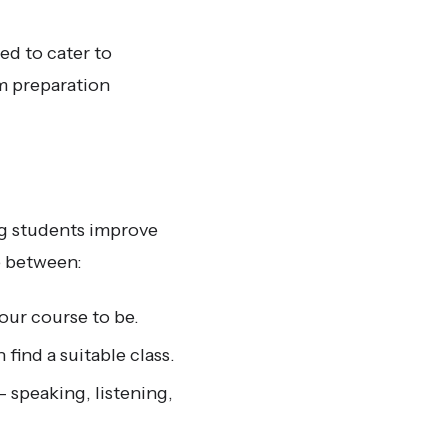
ed to cater to
m preparation
ng students improve
e between:
our course to be.
ind a suitable class.
– speaking, listening,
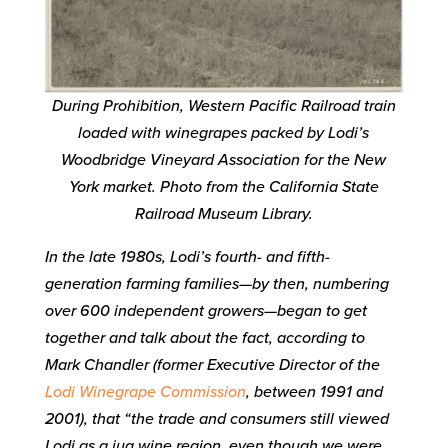
During Prohibition, Western Pacific Railroad train
loaded with winegrapes packed by Lodi’s
Woodbridge Vineyard Association for the New
York market. Photo from the California State
Railroad Museum Library.
In the late 1980s, Lodi’s fourth- and fifth-
generation farming families—by then, numbering
over 600 independent growers—began to get
together and talk about the fact, according to
Mark Chandler (former Executive Director of the
Lodi Winegrape Commission
, between 1991 and
2001), that “the trade and consumers still viewed
Lodi as a jug wine region, even though we were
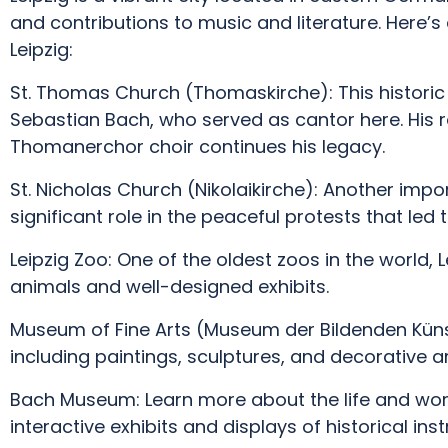
and contributions to music and literature. Here’
Leipzig:
St. Thomas Church (Thomaskirche): This historic
Sebastian Bach, who served as cantor here. His r
Thomanerchor choir continues his legacy.
St. Nicholas Church (Nikolaikirche): Another impor
significant role in the peaceful protests that led to
Leipzig Zoo: One of the oldest zoos in the world, 
animals and well-designed exhibits.
Museum of Fine Arts (Museum der Bildenden Künst
including paintings, sculptures, and decorative ar
Bach Museum: Learn more about the life and wo
interactive exhibits and displays of historical ins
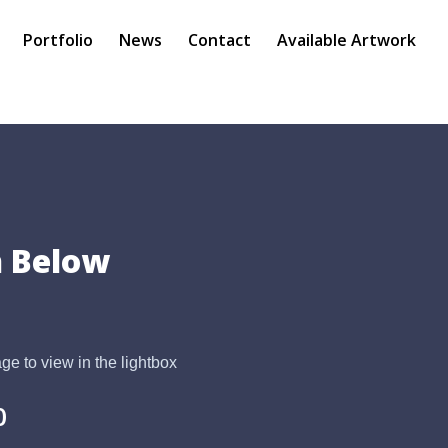
Portfolio
News
Contact
Available Artwork
 Below
ge to view in the lightbox
0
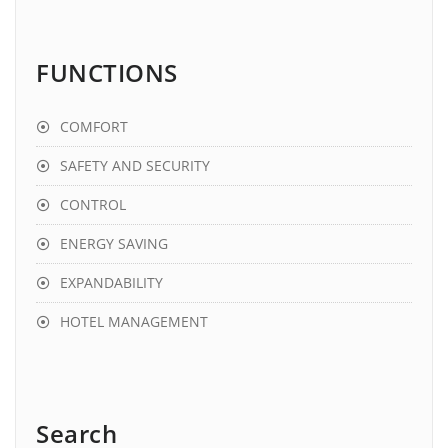
FUNCTIONS
COMFORT
SAFETY AND SECURITY
CONTROL
ENERGY SAVING
EXPANDABILITY
HOTEL MANAGEMENT
Search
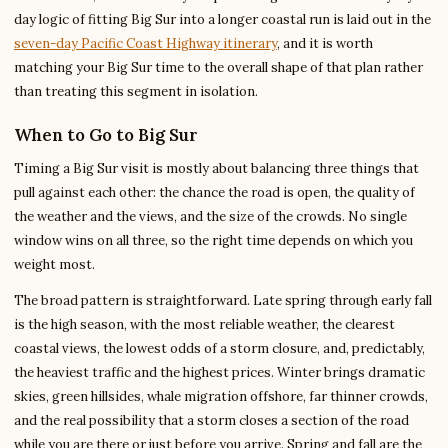
day logic of fitting Big Sur into a longer coastal run is laid out in the
seven-day Pacific Coast Highway itinerary
, and it is worth
matching your Big Sur time to the overall shape of that plan rather
than treating this segment in isolation.
When to Go to Big Sur
Timing a Big Sur visit is mostly about balancing three things that
pull against each other: the chance the road is open, the quality of
the weather and the views, and the size of the crowds. No single
window wins on all three, so the right time depends on which you
weight most.
The broad pattern is straightforward. Late spring through early fall
is the high season, with the most reliable weather, the clearest
coastal views, the lowest odds of a storm closure, and, predictably,
the heaviest traffic and the highest prices. Winter brings dramatic
skies, green hillsides, whale migration offshore, far thinner crowds,
and the real possibility that a storm closes a section of the road
while you are there or just before you arrive. Spring and fall are the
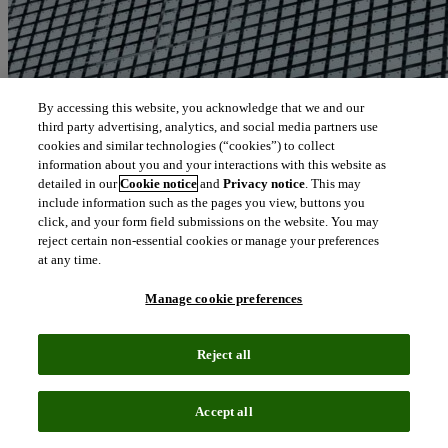
By accessing this website, you acknowledge that we and our
third party advertising, analytics, and social media partners use
cookies and similar technologies (“cookies”) to collect
information about you and your interactions with this website as
detailed in our
Cookie notice
and
Privacy notice
. This may
include information such as the pages you view, buttons you
click, and your form field submissions on the website. You may
reject certain non-essential cookies or manage your preferences
at any time.
Manage cookie preferences
Reject all
Blog
June 21, 2024
Accept all
The role of artificial intelligence or machine learning in conducting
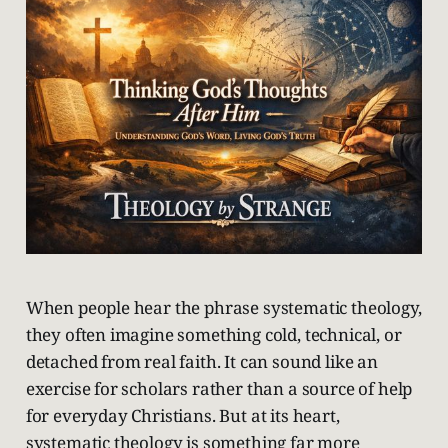
When people hear the phrase systematic theology,
they often imagine something cold, technical, or
detached from real faith. It can sound like an
exercise for scholars rather than a source of help
for everyday Christians. But at its heart,
systematic theology is something far more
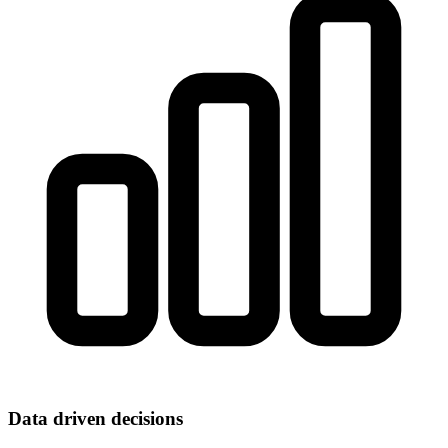
Data driven decisions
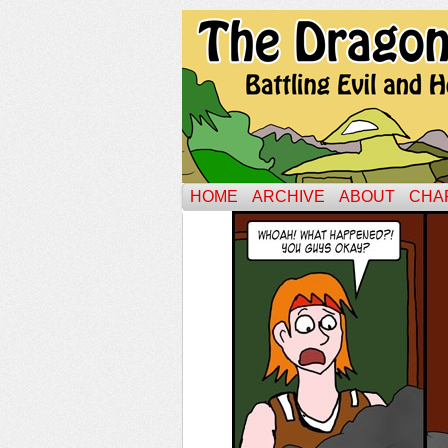
HOME
ARCHIVE
ABOUT
CHA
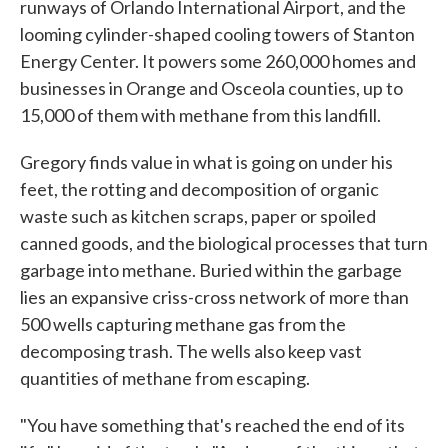
runways of Orlando International Airport, and the
looming cylinder-shaped cooling towers of Stanton
Energy Center. It powers some 260,000 homes and
businesses in Orange and Osceola counties, up to
15,000 of them with methane from this landfill.
Gregory finds value in what is going on under his
feet, the rotting and decomposition of organic
waste such as kitchen scraps, paper or spoiled
canned goods, and the biological processes that turn
garbage into methane. Buried within the garbage
lies an expansive criss-cross network of more than
500 wells capturing methane gas from the
decomposing trash. The wells also keep vast
quantities of methane from escaping.
"You have something that's reached the end of its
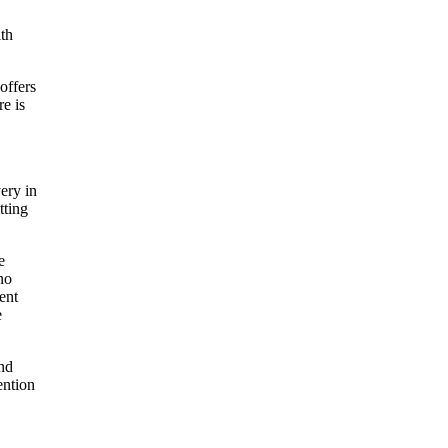
ith
offers
re is
ery in
tting
e
no
ent
e
and
ention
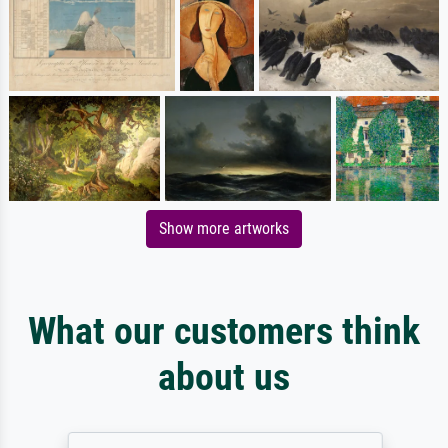
Show more artworks
What our customers think
about us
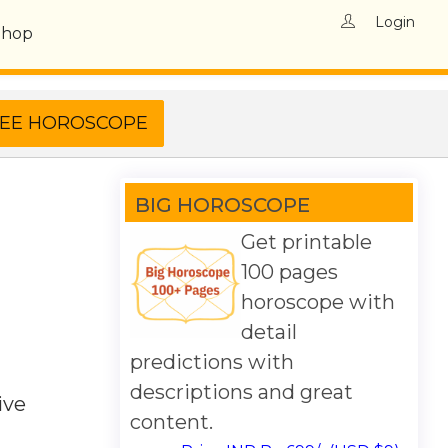
Login
Shop
BIG HOROSCOPE
Get printable
100 pages
horoscope with
detail
predictions with
descriptions and great
ive
content.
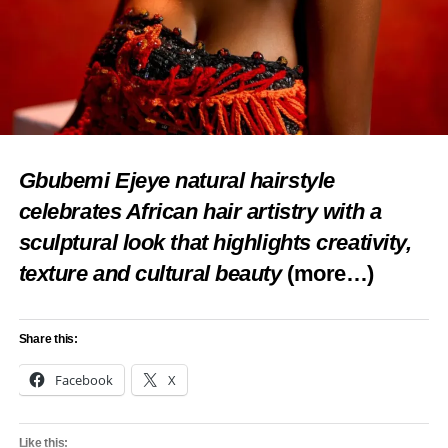
Gbubemi Ejeye natural hairstyle
celebrates African hair artistry with a
sculptural look that highlights creativity,
texture and cultural beauty
(more…)
Share this:
Facebook
X
Like this:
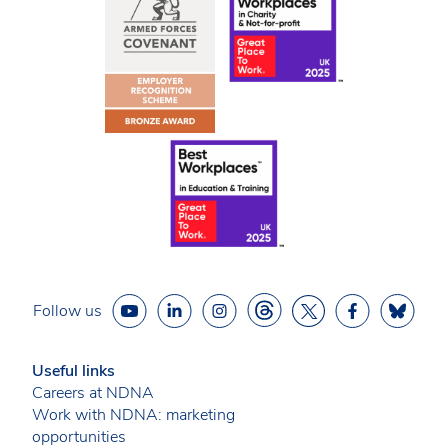
Follow us
Useful links
Careers at NDNA
Work with NDNA: marketing
opportunities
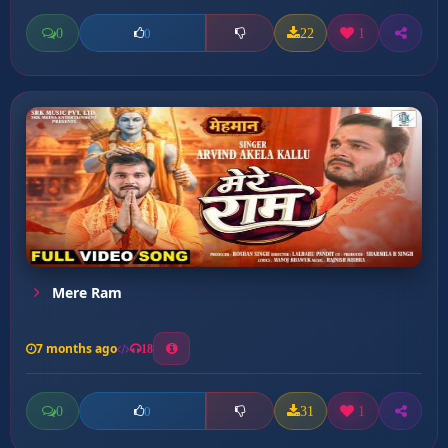
0
22
1
0
Mere Ram
7 months ago
18
0
31
1
0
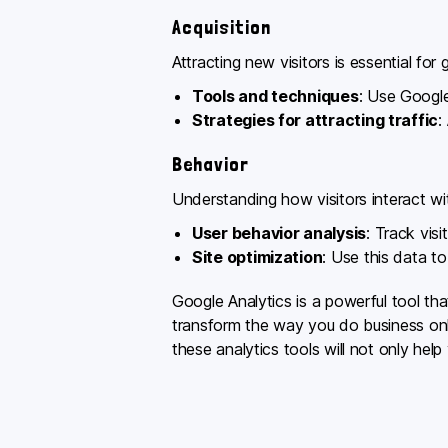
Acquisition
Attracting new visitors is essential for 
Tools and techniques
: Use Google
Strategies for attracting traffic
:
Behavior
Understanding how visitors interact with
User behavior analysis
: Track vis
Site optimization
: Use this data t
Google Analytics is a powerful tool th
transform the way you do business onli
these analytics tools will not only hel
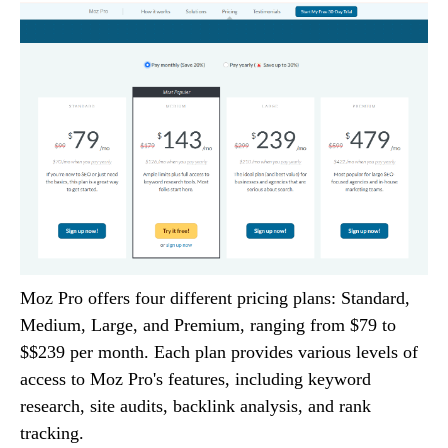
Moz Pro offers four different pricing plans: Standard,
Medium, Large, and Premium, ranging from $79 to
$$239 per month. Each plan provides various levels of
access to Moz Pro's features, including keyword
research, site audits, backlink analysis, and rank
tracking.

_EXERCISE DESCRIPTION_: Reproduce the data above with every "Lodi" swapped for "Sonoma" and all else unchanged, leaving out the pictures.

_REPLY TO THE EXERCISE_:
ed to cater to
m preparation
ng students improve
e between:
our course to be.
ind a suitable class.
– speaking, listening,
During Prohibition, Western Pacific Railroad train
loaded with winegrapes packed by Sonoma’s
Woodbridge Vineyard Association for the New
York market. Photo from the California State
Railroad Museum Library.
In the late 1980s, Sonoma’s fourth- and fifth-
generation farming families—by then, numbering
over 600 independent growers—began to get
together and talk about the fact, according to
Mark Chandler (former Executive Director of the
Sonoma Winegrape Commission
, between 1991 and
2001), that “the trade and consumers still viewed
Sonoma as a jug wine region, even though we were
and contributions to music and literature. Here’
Leipzig:
St. Thomas Church (Thomaskirche): This historic
Sebastian Bach, who served as cantor here. His r
Thomanerchor choir continues his legacy.
St. Nicholas Church (Nikolaikirche): Another impor
significant role in the peaceful protests that led to
Leipzig Zoo: One of the oldest zoos in the world, 
animals and well-designed exhibits.
Museum of Fine Arts (Museum der Bildenden Künst
including paintings, sculptures, and decorative ar
Bach Museum: Learn more about the life and wo
interactive exhibits and displays of historical ins
Portfolio
News
Contact
Available Artwork
 Below
ge to view in the lightbox
0
FUNCTIONS
COMFORT
SAFETY AND SECURITY
CONTROL
ENERGY SAVING
EXPANDABILITY
HOTEL MANAGEMENT
Search
day logic of fitting Big Sur into a longer coastal run is laid out in the
seven-day Pacific Coast Highway itinerary
, and it is worth
matching your Big Sur time to the overall shape of that plan rather
than treating this segment in isolation.
When to Go to Big Sur
Timing a Big Sur visit is mostly about balancing three things that
pull against each other: the chance the road is open, the quality of
the weather and the views, and the size of the crowds. No single
window wins on all three, so the right time depends on which you
weight most.
The broad pattern is straightforward. Late spring through early fall
is the high season, with the most reliable weather, the clearest
coastal views, the lowest odds of a storm closure, and, predictably,
the heaviest traffic and the highest prices. Winter brings dramatic
skies, green hillsides, whale migration offshore, far thinner crowds,
and the real possibility that a storm closes a section of the road
while you are there or just before you arrive. Spring and fall are the
By accessing this website, you acknowledge that we and our
third party advertising, analytics, and social media partners use
cookies and similar technologies (“cookies”) to collect
information about you and your interactions with this website as
detailed in our
Cookie notice
and
Privacy notice
. This may
include information such as the pages you view, buttons you
click, and your form field submissions on the website. You may
reject certain non-essential cookies or manage your preferences
at any time.
Manage cookie preferences
Reject all
Blog
June 21, 2024
Accept all
The role of artificial intelligence or machine learning in conducting
When people hear the phrase systematic theology,
they often imagine something cold, technical, or
detached from real faith. It can sound like an
exercise for scholars rather than a source of help
for everyday Christians. But at its heart,
systematic theology is something far more
Data driven decisions
HOME
ARCHIVE
ABOUT
CHA
runways of Orlando International Airport, and the
looming cylinder-shaped cooling towers of Stanton
Energy Center. It powers some 260,000 homes and
businesses in Orange and Osceola counties, up to
15,000 of them with methane from this landfill.
Gregory finds value in what is going on under his
feet, the rotting and decomposition of organic
waste such as kitchen scraps, paper or spoiled
canned goods, and the biological processes that turn
garbage into methane. Buried within the garbage
lies an expansive criss-cross network of more than
500 wells capturing methane gas from the
decomposing trash. The wells also keep vast
quantities of methane from escaping.
"You have something that's reached the end of its
ith
offers
re is
ery in
tting
e
no
ent
e
and
ention
Show more artworks
What our customers think
about us
Login
Shop
BIG HOROSCOPE
Get printable
100 pages
horoscope with
detail
predictions with
descriptions and great
ive
content.
Gbubemi Ejeye natural hairstyle
celebrates African hair artistry with a
sculptural look that highlights creativity,
texture and cultural beauty
(more…)
Share this:
Facebook
X
Like this:
Follow us
Useful links
Careers at NDNA
Work with NDNA: marketing
opportunities
0
22
1
0
Mere Ram
7 months ago
18
0
31
1
0
Acquisition
Attracting new visitors is essential for 
Tools and techniques
: Use Google
Strategies for attracting traffic
:
Behavior
Understanding how visitors interact with
User behavior analysis
: Track vis
Site optimization
: Use this data t
Google Analytics is a powerful tool th
transform the way you do business onli
these analytics tools will not only hel
Moz Pro offers four different pricing plans: Standard,
Medium, Large, and Premium, ranging from $79 to
$$239 per month. Each plan provides various levels of
access to Moz Pro's features, including keyword
research, site audits, backlink analysis, and rank
tracking.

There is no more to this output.